Polres Tomohon dan Gugus Tugas Daerah Perkuat Sinergi Polri, Bulog, serta Himbara guna Bebaskan Petani Jagung dari Tengkulak

​Humasrestomohon — Kepolisian Negara Republik Indonesia (Polri) memperkuat sinergi lintas sektoral bersama Kementerian Pertanian, Perum Bulog, BPK, Asosiasi Pabrik Pakan Ternak, serta Himpunan Bank Milik Negara (Himbara) guna memperkokoh ketahanan pangan nasional.

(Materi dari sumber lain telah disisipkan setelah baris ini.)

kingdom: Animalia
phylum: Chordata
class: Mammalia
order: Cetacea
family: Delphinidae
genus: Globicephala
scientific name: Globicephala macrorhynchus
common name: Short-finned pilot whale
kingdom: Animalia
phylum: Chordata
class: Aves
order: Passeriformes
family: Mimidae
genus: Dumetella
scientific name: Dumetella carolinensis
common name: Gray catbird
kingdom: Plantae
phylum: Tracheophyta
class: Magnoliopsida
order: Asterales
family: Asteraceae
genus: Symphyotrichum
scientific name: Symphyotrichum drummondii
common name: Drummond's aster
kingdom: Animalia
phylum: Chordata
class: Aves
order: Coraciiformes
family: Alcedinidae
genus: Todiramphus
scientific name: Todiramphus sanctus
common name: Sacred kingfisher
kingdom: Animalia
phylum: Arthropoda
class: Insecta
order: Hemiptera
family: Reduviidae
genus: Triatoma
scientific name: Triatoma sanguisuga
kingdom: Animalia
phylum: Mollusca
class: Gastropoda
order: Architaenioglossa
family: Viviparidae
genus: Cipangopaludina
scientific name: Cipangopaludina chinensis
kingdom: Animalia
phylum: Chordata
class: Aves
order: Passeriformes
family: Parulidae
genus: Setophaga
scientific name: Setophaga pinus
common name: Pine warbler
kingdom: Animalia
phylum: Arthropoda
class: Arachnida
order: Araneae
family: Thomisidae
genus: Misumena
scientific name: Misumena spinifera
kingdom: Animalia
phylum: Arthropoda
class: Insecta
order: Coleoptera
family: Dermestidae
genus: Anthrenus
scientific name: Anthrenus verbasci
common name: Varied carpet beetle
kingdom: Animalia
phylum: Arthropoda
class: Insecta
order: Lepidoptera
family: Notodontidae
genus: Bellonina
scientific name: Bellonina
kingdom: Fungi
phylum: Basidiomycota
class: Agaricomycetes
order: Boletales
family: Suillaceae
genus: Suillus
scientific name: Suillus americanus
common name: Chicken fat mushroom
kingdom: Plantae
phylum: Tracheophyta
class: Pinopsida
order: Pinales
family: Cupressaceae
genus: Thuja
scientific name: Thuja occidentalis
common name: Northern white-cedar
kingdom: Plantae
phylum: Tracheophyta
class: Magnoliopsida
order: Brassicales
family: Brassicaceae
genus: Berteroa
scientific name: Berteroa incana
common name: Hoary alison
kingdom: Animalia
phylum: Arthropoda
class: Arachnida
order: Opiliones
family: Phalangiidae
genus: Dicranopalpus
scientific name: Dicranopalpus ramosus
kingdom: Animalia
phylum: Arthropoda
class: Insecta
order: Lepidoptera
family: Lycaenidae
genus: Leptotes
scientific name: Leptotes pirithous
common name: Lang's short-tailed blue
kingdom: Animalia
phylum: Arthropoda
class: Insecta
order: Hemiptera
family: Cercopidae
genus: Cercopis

Langkah strategis ini mendapat dukungan penuh dari satuan kewilayahan, termasuk Polres Tomohon dan seluruh gugus tugas di daerah, yang berkomitmen mengawal ekosistem pertanian jagung pakan ternak dari hulu hingga hilir sekaligus memutus rantai permainan harga oleh tengkulak.

​Dalam rapat koordinasi yang digelar Jumat, 6 Februari 2026, Karobinkar SSDM Polri sekaligus Wakil Posko Gugus Tugas Ketahanan Pangan, Brigjen Langgeng Purnomo, menekankan bahwa keberhasilan Indonesia tanpa impor jagung pada 2025 harus dilanjutkan dengan konsolidasi yang lebih kuat di tingkat daerah.

Polres Tomohon bersama jajaran Polda se-Indonesia turut mengikuti arahan ini secara daring untuk memastikan program ketahanan pangan ini terimplementasi tepat sasaran hingga ke pelosok desa.

​Di sisi permodalan, Polri memfasilitasi Kelompok Tani (Poktan) dalam mengakses Kredit Usaha Rakyat (KUR) melalui perbankan milik negara. Senior Vice President BRI, Danang Andi Wijanarko, menyatakan bahwa pihaknya telah menyiapkan plafon senilai Rp180 triliun pada tahun 2026 untuk pembiayaan KUR Mikro di sektor pertanian.

Dukungan ini disambut baik oleh jajaran Polres di daerah yang berperan sebagai pendamping petani agar mereka memiliki keberanian modal untuk memperluas lahan garapan tanpa rasa takut.

​Tak hanya urusan modal, Polri memastikan hasil panen petani diserap dengan harga yang adil melalui kerja sama dengan Perum Bulog. Berdasarkan target tahun 2026, Bulog siap menyerap 1 juta ton jagung dengan harga standar Rp6.400 per kilogram.

Brigjen Langgeng menegaskan bahwa gugus tugas di daerah, termasuk di Tomohon dan wilayah lainnya, memiliki peran krusial dalam memantau agar harga di tingkat petani tidak jatuh di bawah standar HPP.

Dengan pengawasan ketat dari kepolisian setempat, diharapkan petani semakin berdaya dan ekonomi daerah semakin bertumbuh melalui swasembada jagung yang berkelanjutan.